Let’s start by looking at the Banking Crisis of 2008. We let Lehman’s go but saved AIG, Lloyds and RBS, for example, along with many others, with an aggressive round of quantitative easing by central government. Printing money and dishing it out, for all intent and purposes. But are we not just avoiding the inevitable i.e. severe economic depression as the result of too much debt being allowed to accumulate, not just for corporations, but also individuals? Oh, and with a possible side effect of hyper inflation. I remember the papers talking 10 years ago about the excessive levels of personal debt; and 110% mortgages should have been the real alarm call!
Now in Europe we have individuals, corporations and countries in trouble and we are attempting to bail them out, but with what money? Is it just passing debt around from one country to the next? Sub Prime springs to mind…
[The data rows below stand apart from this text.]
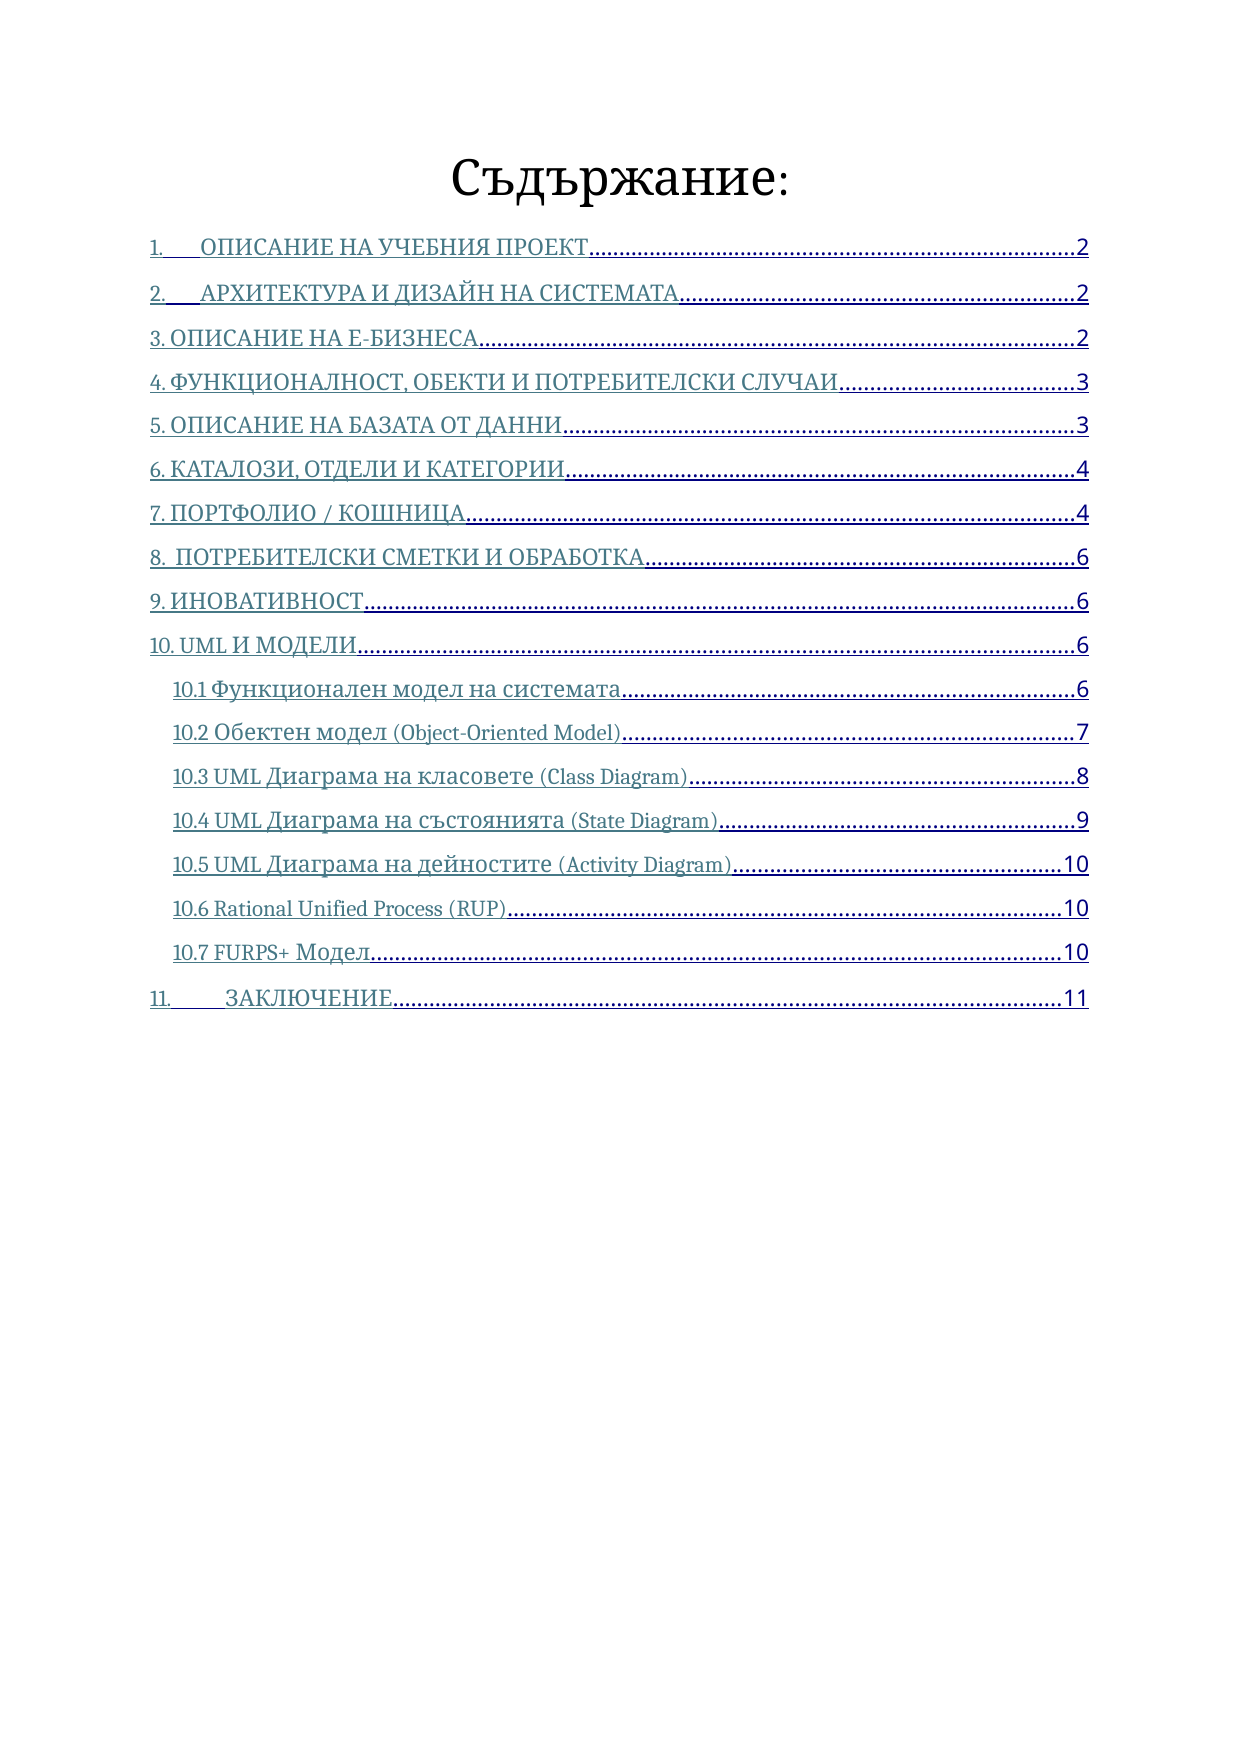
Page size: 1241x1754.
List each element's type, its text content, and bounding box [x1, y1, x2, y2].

text 7. ПОРТФОЛИО / КОШНИЦА 4 [150, 497, 1090, 528]
text 2. АРХИТЕКТУРА И ДИЗАЙН НА СИСТЕМАТА 2 [150, 275, 1090, 309]
text 10. UML И МОДЕЛИ 6 [150, 629, 1090, 660]
text 11. ЗАКЛЮЧЕНИЕ 11 [150, 979, 1090, 1013]
text 9. ИНОВАТИВНОСТ 6 [150, 585, 1090, 616]
text 1. ОПИСАНИЕ НА УЧЕБНИЯ ПРОЕКТ 2 [150, 228, 1090, 262]
text 4. ФУНКЦИОНАЛНОСТ, ОБЕКТИ И ПОТРЕБИТЕЛСКИ СЛУЧАИ 3 [150, 366, 1090, 397]
text 10.2 Обектен модел (Object-Oriented Model) 7 [173, 716, 1090, 748]
text Съдържание: [150, 150, 1090, 207]
text 5. ОПИСАНИЕ НА БАЗАТА ОТ ДАННИ 3 [150, 409, 1090, 441]
text 10.7 FURPS+ Модел 10 [173, 936, 1090, 967]
text 10.4 UML Диаграма на състоянията (State Diagram) 9 [173, 804, 1090, 835]
text 10.6 Rational Unified Process (RUP) 10 [173, 892, 1090, 923]
text 8. ПОТРЕБИТЕЛСКИ СМЕТКИ И ОБРАБОТКА 6 [150, 541, 1090, 572]
text 6. КАТАЛОЗИ, ОТДЕЛИ И КАТЕГОРИИ 4 [150, 453, 1090, 484]
text 10.1 Функционален модел на системата 6 [173, 672, 1090, 704]
text 3. ОПИСАНИЕ НА Е-БИЗНЕСА 2 [150, 322, 1090, 353]
text 10.3 UML Диаграма на класовете (Class Diagram) 8 [173, 760, 1090, 791]
text 10.5 UML Диаграма на дейностите (Activity Diagram) 10 [173, 848, 1090, 879]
In 1992, the Bank of England attempted to support its currency by continuous buying in the vain hope that it would be sufficient to keep sterling within the boundaries of the European Exchange Mechanism. It did not work, resulting in the withdrawal from the mechanism, releasing interest rates to freely float to ultimately where they should be.
So where am I going with this?
Well, Europe is in trouble as a result of several of its member nations struggling with sovereign debt. And we are trying to save them by loaning them more money; loans which got them into this state in the first place. Everyone knows, if you drive across Europe passing from one country to another, you see immediate differences. Language being the first, then culture, values and varying levels of economic prosperity. However, the European Union has attempted to converge these differences by setting the same rules and boundaries for all of them; not forgetting giving them all the same currency? In my eyes this was never going to work; it was just a matter of time before it all went wrong, because the member countries were all at different levels of development, created by differing histories and ethics. It only lasted as long as it has done because we have been in a phase of global economic boom, since the European Union was created almost 15 years ago.
More recent interventions….yesterday the National Bank of Switzerland was rumoured to by selling its own currency to provide support to the Euro. The German Chancellor announces restrictions on ‘short selling’ of some of its own listed companies… I wonder what would happen if we just left the economies to sort themselves out, Darwinian style.
So looking at the markets, and we are all traders at heart, intervention rarely works in the end and often just makes the bubble bigger before it finally bursts. This means that a breakup of the European Union is more likely than many believe, a double dip, with the second one much bigger than the first more likely than many believe and countries defaulting on their debt and freely floating their economies to where they should be, more likely than many believe. Actually, in the long run this may not be so bad at all and the Euro may well come under renewed pressure, which is great for exports, but only if Europe actually survives.
Lots of questions, I know, but hopefully some food for thought.